— Dataset items —
********

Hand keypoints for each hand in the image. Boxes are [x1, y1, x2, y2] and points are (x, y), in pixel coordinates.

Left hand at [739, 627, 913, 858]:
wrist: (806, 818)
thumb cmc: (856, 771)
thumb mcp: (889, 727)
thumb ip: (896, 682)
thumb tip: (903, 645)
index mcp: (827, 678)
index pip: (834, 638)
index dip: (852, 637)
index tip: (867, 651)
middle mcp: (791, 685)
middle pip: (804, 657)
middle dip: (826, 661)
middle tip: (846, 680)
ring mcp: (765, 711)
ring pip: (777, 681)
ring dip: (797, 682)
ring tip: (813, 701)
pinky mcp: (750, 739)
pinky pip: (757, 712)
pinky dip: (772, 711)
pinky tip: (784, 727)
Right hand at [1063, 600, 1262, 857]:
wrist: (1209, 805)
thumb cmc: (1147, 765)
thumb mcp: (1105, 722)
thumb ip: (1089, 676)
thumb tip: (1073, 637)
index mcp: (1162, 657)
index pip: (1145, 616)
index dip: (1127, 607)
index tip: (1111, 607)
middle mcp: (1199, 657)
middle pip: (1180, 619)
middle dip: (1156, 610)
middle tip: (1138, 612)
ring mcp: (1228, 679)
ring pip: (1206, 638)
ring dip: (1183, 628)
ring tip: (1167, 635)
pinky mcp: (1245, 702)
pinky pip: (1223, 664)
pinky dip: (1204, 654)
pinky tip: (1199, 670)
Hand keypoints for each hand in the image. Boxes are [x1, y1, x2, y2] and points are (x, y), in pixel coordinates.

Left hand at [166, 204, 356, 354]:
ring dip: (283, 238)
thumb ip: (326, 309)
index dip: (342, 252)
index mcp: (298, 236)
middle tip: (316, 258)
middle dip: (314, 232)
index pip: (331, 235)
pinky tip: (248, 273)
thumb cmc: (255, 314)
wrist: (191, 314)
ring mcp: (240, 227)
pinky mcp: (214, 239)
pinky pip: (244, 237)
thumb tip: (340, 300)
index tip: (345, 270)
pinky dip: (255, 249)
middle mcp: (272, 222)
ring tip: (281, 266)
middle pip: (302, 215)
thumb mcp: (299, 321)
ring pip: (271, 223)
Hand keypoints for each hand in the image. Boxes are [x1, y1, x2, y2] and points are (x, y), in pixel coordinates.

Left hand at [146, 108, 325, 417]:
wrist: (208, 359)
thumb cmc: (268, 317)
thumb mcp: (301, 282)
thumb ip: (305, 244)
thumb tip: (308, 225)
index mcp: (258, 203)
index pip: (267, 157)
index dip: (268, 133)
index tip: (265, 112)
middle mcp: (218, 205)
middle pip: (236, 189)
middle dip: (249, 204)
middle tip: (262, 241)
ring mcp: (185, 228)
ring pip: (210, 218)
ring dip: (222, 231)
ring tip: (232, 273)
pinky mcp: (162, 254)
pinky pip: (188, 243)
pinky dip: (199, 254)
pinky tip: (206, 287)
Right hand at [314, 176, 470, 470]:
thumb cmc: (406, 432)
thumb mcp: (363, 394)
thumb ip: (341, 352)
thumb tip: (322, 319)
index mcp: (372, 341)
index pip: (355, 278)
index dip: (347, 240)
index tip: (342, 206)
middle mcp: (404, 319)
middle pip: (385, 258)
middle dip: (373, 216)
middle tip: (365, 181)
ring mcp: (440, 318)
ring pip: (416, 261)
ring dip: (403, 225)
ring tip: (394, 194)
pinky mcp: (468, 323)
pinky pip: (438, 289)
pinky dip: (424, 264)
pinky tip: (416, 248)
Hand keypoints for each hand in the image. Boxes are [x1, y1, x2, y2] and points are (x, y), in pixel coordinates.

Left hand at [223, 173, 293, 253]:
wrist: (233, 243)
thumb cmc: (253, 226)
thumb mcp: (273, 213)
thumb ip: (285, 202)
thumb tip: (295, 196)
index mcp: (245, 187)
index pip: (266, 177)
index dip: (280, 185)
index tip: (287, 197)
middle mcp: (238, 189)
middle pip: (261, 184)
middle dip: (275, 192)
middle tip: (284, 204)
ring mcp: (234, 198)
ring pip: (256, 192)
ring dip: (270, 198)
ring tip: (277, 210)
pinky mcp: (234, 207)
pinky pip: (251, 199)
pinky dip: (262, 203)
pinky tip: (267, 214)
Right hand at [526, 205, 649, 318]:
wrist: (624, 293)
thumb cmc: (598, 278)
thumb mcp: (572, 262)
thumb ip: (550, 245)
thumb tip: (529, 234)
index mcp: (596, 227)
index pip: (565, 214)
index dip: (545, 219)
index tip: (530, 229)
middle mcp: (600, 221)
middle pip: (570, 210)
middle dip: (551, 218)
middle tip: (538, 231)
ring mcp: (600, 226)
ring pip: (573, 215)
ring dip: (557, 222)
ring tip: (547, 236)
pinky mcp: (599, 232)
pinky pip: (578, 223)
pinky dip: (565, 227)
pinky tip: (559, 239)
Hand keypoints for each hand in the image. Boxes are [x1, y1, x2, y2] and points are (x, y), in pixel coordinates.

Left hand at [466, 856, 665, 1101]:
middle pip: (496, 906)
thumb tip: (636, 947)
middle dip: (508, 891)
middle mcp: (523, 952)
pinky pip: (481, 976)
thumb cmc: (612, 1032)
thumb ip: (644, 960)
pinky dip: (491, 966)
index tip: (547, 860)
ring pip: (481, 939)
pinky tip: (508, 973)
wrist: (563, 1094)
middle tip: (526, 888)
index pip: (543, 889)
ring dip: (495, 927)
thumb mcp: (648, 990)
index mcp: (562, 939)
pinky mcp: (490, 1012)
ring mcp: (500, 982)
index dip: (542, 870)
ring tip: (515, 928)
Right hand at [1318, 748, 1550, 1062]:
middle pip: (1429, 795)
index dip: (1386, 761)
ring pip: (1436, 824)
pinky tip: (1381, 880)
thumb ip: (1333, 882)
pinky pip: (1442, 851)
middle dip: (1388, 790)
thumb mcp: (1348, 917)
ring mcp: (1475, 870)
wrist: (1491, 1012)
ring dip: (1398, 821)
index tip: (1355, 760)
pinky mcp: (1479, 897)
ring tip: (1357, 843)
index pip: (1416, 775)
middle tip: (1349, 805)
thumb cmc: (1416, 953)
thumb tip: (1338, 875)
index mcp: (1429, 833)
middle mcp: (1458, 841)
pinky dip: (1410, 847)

********

— What you should do —
Scan the records above and show every line in which the word "Right" occurs.

— Reply —
Right hand at [1063, 600, 1262, 857]:
Right hand at [314, 176, 470, 470]:
Right hand at [526, 205, 649, 318]:
Right hand at [1318, 748, 1550, 1062]:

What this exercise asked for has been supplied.